## ASSIGNMENT
Copy out exactly the lines from the start of the data to the line containing "(pin bidirectional line (at 25.4 12.7". Include both.

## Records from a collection

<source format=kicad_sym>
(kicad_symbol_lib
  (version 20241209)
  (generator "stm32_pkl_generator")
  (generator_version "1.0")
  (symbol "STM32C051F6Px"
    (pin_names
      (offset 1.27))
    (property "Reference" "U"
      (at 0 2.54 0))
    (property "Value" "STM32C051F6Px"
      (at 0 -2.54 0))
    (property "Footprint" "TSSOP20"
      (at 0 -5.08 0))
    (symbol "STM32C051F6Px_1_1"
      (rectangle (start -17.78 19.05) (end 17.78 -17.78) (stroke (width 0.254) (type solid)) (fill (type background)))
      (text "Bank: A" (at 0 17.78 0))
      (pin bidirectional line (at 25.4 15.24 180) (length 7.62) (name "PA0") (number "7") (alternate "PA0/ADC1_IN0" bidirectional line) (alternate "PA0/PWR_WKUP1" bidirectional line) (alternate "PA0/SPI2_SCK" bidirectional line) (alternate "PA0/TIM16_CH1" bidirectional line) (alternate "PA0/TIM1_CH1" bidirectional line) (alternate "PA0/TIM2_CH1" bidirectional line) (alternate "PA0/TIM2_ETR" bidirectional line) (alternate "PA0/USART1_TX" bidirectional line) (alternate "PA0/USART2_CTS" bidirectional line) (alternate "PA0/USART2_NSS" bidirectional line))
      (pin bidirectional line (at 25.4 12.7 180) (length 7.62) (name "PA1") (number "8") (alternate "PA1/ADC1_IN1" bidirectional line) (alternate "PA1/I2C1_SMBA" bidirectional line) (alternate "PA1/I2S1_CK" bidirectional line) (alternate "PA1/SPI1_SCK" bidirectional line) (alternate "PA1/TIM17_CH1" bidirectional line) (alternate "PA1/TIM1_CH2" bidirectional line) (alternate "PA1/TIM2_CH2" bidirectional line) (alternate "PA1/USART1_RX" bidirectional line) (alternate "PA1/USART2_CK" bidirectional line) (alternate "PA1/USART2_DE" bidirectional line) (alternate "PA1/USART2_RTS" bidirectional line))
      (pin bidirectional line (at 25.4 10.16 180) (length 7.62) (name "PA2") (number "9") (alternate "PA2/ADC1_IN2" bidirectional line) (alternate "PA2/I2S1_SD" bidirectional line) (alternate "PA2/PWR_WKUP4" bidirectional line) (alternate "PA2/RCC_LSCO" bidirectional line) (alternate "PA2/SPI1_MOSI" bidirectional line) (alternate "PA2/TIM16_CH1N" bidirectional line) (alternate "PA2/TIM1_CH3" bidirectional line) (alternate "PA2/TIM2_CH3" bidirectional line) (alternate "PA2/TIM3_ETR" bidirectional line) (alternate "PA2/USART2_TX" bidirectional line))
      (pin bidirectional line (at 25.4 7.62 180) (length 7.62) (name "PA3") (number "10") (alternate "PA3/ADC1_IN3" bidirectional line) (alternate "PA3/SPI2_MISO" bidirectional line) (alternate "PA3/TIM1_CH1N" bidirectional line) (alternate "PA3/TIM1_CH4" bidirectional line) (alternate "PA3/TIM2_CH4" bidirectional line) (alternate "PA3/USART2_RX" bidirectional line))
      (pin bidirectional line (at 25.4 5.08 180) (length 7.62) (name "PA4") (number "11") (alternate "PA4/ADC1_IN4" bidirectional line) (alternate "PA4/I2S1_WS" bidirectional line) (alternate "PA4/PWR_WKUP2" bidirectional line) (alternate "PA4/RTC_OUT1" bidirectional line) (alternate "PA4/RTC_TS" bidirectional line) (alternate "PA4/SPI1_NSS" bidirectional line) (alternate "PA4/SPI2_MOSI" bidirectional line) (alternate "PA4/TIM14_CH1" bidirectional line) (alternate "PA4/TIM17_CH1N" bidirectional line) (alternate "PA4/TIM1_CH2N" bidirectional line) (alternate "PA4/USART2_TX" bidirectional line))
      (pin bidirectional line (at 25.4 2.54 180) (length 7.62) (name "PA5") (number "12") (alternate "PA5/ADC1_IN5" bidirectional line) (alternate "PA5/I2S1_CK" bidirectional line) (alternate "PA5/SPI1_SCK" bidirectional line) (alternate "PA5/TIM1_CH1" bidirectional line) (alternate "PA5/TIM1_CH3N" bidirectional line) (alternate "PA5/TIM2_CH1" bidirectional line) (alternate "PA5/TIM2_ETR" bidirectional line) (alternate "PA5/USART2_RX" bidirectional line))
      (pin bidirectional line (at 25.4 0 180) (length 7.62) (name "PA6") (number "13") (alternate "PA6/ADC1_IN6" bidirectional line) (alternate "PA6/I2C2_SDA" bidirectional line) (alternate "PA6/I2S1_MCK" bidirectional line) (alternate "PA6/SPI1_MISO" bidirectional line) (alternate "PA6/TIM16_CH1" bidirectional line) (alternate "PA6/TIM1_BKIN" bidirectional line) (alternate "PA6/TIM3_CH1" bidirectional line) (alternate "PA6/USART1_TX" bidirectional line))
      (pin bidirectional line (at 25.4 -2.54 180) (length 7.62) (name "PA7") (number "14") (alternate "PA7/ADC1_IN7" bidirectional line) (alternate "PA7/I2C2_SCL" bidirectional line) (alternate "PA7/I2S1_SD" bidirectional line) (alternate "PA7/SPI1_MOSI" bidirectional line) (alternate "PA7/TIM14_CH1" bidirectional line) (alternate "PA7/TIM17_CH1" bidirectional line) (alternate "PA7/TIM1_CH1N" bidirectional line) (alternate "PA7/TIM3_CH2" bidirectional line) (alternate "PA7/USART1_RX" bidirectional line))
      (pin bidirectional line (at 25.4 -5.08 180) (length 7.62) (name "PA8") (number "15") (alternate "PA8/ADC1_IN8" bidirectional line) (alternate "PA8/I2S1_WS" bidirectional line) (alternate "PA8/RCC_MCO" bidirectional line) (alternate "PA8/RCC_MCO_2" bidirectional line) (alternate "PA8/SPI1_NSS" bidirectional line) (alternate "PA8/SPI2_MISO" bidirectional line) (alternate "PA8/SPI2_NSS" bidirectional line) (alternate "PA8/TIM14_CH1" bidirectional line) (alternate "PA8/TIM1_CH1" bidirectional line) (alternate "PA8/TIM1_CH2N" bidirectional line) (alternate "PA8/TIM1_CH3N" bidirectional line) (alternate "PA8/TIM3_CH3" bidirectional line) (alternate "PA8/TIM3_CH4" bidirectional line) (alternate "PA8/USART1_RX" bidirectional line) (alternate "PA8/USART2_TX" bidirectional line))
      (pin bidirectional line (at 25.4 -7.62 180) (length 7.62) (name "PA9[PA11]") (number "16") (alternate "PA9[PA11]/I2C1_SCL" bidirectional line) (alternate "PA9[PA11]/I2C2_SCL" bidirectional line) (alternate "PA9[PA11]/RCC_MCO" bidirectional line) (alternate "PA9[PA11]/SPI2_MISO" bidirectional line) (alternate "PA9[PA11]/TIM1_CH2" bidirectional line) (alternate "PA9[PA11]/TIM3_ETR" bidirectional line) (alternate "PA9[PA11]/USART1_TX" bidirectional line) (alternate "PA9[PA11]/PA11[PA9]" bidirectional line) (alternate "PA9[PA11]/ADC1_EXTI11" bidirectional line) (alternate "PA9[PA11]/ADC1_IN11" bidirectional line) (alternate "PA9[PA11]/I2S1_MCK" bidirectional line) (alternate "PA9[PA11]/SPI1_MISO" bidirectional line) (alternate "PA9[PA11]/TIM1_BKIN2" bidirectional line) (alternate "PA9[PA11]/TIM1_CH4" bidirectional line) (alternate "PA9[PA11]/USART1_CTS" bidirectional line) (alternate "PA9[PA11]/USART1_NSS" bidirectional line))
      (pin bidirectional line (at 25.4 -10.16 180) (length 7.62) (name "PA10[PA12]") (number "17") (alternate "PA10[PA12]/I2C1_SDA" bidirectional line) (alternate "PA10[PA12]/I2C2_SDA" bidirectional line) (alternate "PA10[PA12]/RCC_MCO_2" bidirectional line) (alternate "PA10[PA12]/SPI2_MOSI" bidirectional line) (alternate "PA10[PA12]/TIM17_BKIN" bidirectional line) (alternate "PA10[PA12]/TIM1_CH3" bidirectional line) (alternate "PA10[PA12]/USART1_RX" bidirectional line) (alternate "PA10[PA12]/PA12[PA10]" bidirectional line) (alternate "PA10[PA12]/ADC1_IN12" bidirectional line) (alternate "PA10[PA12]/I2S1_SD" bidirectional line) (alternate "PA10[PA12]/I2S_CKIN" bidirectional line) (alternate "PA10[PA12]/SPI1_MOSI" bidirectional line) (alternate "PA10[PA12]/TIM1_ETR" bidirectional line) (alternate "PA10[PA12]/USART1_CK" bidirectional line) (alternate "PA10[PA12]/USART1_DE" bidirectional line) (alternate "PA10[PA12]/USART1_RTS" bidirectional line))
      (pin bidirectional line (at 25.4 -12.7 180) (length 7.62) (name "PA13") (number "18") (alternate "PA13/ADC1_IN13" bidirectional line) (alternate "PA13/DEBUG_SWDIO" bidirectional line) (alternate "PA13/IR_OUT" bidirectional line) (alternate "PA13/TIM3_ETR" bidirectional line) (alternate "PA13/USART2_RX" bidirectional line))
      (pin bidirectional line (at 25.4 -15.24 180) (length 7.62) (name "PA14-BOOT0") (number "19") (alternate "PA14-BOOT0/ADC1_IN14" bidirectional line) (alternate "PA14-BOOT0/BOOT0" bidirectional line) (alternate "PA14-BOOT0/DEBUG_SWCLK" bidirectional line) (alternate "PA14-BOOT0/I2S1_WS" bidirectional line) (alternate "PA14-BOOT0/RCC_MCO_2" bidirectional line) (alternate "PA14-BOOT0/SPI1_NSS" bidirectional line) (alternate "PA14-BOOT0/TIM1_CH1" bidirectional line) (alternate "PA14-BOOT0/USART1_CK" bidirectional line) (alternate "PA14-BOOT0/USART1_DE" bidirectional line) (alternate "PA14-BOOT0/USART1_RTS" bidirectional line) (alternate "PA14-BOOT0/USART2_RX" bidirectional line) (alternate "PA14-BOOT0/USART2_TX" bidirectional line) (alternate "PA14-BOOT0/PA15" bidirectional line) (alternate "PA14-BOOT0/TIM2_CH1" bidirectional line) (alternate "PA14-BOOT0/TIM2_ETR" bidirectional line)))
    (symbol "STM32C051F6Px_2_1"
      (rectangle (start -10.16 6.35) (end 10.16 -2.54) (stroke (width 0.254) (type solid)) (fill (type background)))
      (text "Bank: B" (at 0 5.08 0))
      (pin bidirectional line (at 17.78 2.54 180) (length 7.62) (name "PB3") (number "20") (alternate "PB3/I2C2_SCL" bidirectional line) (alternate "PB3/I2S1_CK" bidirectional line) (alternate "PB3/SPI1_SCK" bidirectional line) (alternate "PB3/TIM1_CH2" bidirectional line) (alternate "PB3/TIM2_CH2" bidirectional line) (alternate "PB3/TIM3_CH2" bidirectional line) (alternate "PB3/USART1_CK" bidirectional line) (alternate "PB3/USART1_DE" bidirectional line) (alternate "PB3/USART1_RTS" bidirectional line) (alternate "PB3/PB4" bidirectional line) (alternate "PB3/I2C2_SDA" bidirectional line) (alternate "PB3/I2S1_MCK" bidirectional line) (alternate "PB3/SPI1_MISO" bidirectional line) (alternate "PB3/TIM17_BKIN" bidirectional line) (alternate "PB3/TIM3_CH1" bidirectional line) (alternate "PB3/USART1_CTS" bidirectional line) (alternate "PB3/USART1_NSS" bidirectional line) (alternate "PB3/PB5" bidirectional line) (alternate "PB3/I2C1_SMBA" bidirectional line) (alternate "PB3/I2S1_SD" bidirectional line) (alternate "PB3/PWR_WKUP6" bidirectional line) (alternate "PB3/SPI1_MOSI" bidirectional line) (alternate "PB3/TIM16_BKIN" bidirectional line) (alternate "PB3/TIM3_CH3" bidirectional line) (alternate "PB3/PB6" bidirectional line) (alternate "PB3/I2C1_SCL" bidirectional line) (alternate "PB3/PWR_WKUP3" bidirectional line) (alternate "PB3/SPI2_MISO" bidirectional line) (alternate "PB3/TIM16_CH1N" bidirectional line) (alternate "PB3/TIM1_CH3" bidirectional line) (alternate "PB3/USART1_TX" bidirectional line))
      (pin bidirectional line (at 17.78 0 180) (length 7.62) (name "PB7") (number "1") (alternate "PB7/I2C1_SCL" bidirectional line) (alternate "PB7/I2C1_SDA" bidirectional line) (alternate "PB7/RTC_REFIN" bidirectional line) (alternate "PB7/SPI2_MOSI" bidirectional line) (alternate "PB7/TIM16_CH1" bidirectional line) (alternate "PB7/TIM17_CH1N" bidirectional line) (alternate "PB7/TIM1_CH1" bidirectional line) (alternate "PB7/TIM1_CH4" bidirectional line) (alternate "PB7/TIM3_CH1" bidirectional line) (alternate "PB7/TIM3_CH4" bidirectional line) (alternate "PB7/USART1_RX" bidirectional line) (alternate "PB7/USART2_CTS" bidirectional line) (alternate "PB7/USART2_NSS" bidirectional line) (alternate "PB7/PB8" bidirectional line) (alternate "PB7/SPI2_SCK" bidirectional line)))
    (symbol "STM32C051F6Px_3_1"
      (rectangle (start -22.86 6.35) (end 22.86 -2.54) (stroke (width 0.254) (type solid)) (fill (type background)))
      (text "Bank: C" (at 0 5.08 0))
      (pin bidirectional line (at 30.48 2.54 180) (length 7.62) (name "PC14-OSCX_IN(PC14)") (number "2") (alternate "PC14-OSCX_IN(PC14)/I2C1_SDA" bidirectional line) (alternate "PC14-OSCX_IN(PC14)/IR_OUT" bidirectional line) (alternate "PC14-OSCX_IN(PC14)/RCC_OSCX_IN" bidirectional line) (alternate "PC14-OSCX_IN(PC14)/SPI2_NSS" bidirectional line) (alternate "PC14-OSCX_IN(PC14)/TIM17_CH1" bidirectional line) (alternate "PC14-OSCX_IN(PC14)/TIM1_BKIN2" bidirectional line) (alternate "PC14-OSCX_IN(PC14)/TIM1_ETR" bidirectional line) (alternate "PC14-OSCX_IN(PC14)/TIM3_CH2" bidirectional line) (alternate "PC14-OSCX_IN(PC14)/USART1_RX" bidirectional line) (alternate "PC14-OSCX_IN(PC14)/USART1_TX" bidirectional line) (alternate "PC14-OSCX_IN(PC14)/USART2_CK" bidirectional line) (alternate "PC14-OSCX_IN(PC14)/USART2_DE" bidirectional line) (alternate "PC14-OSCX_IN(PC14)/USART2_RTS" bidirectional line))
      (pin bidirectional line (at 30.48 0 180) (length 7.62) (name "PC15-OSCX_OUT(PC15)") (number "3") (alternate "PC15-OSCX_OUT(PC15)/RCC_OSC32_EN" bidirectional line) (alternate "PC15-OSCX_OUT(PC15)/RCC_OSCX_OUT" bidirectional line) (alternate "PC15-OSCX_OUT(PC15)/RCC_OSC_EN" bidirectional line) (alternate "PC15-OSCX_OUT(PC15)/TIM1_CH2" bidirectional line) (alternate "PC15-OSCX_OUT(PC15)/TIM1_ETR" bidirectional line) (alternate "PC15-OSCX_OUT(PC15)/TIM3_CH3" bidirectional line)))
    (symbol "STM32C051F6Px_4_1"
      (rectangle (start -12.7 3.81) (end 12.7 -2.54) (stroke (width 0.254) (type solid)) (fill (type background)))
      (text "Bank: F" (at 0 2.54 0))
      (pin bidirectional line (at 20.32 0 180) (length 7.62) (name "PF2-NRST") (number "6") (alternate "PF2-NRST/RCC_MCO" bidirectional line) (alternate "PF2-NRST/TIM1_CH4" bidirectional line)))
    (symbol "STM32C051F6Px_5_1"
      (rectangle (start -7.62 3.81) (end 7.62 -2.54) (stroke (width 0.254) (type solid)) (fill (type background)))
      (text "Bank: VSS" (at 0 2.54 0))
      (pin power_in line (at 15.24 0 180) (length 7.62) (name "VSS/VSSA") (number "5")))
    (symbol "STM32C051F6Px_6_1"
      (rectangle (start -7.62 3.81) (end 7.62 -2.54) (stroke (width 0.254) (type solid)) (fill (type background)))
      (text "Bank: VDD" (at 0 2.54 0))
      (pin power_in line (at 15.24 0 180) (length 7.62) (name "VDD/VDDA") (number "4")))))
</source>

## PROBLEM SOLUTION
<source format=kicad_sym>
(kicad_symbol_lib
  (version 20241209)
  (generator "stm32_pkl_generator")
  (generator_version "1.0")
  (symbol "STM32C051F6Px"
    (pin_names
      (offset 1.27))
    (property "Reference" "U"
      (at 0 2.54 0))
    (property "Value" "STM32C051F6Px"
      (at 0 -2.54 0))
    (property "Footprint" "TSSOP20"
      (at 0 -5.08 0))
    (symbol "STM32C051F6Px_1_1"
      (rectangle (start -17.78 19.05) (end 17.78 -17.78) (stroke (width 0.254) (type solid)) (fill (type background)))
      (text "Bank: A" (at 0 17.78 0))
      (pin bidirectional line (at 25.4 15.24 180) (length 7.62) (name "PA0") (number "7") (alternate "PA0/ADC1_IN0" bidirectional line) (alternate "PA0/PWR_WKUP1" bidirectional line) (alternate "PA0/SPI2_SCK" bidirectional line) (alternate "PA0/TIM16_CH1" bidirectional line) (alternate "PA0/TIM1_CH1" bidirectional line) (alternate "PA0/TIM2_CH1" bidirectional line) (alternate "PA0/TIM2_ETR" bidirectional line) (alternate "PA0/USART1_TX" bidirectional line) (alternate "PA0/USART2_CTS" bidirectional line) (alternate "PA0/USART2_NSS" bidirectional line))
      (pin bidirectional line (at 25.4 12.7 180) (length 7.62) (name "PA1") (number "8") (alternate "PA1/ADC1_IN1" bidirectional line) (alternate "PA1/I2C1_SMBA" bidirectional line) (alternate "PA1/I2S1_CK" bidirectional line) (alternate "PA1/SPI1_SCK" bidirectional line) (alternate "PA1/TIM17_CH1" bidirectional line) (alternate "PA1/TIM1_CH2" bidirectional line) (alternate "PA1/TIM2_CH2" bidirectional line) (alternate "PA1/USART1_RX" bidirectional line) (alternate "PA1/USART2_CK" bidirectional line) (alternate "PA1/USART2_DE" bidirectional line) (alternate "PA1/USART2_RTS" bidirectional line))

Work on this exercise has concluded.